● **Required task**:
Return, unchanged, only the lines of the rows below that begin at the line containing "pose: elev=238.7 azim=279.4" and stop after the line containing "Dot at: (204, 311)".
• • • • •
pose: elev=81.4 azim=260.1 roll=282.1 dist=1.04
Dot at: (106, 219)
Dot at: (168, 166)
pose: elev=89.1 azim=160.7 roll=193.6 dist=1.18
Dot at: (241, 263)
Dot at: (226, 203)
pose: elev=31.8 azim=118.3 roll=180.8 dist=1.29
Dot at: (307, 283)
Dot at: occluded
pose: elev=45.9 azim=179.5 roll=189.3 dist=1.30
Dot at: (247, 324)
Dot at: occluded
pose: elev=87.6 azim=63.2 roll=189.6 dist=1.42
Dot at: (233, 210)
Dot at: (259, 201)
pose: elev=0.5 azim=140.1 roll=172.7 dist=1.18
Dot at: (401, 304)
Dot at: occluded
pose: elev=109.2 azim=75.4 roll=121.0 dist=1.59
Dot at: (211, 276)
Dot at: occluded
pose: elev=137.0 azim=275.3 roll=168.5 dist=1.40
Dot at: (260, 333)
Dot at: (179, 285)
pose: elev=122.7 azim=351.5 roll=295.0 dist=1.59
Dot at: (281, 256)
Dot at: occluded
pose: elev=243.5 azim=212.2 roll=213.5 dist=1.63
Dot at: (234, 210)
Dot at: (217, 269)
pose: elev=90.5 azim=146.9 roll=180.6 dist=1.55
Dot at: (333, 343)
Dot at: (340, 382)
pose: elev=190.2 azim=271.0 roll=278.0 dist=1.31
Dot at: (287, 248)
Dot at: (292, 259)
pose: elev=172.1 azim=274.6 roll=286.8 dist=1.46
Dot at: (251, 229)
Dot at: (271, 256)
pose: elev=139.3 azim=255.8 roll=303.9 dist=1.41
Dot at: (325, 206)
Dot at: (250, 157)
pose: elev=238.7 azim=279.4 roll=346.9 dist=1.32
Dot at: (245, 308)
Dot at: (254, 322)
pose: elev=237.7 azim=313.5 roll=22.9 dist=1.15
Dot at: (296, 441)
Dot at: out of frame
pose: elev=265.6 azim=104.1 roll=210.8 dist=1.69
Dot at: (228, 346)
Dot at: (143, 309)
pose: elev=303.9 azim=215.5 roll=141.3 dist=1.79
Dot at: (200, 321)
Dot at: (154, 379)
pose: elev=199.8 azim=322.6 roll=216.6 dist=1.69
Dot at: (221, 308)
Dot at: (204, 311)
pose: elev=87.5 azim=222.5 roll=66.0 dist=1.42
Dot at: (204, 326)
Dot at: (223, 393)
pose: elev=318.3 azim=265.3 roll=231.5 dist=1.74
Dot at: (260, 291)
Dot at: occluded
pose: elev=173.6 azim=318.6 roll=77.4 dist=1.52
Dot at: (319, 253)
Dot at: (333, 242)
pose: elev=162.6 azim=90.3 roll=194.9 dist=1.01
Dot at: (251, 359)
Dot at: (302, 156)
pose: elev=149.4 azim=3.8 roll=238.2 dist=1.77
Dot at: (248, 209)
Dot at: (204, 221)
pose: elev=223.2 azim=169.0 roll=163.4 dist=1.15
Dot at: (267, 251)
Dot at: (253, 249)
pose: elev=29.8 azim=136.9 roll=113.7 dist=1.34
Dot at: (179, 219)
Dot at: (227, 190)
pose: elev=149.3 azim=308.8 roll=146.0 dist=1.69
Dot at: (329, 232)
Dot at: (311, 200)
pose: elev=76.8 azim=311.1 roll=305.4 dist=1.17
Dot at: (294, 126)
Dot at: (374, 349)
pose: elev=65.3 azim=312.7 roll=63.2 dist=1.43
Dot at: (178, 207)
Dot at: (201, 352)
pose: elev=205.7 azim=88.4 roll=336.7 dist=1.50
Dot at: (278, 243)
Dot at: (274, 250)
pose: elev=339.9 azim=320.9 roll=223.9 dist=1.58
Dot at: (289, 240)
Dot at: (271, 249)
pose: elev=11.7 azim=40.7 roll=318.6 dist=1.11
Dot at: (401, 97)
• • • • •
● **The result**:
pose: elev=238.7 azim=279.4 roll=346.9 dist=1.32
Dot at: (245, 308)
Dot at: (254, 322)
pose: elev=237.7 azim=313.5 roll=22.9 dist=1.15
Dot at: (296, 441)
Dot at: out of frame
pose: elev=265.6 azim=104.1 roll=210.8 dist=1.69
Dot at: (228, 346)
Dot at: (143, 309)
pose: elev=303.9 azim=215.5 roll=141.3 dist=1.79
Dot at: (200, 321)
Dot at: (154, 379)
pose: elev=199.8 azim=322.6 roll=216.6 dist=1.69
Dot at: (221, 308)
Dot at: (204, 311)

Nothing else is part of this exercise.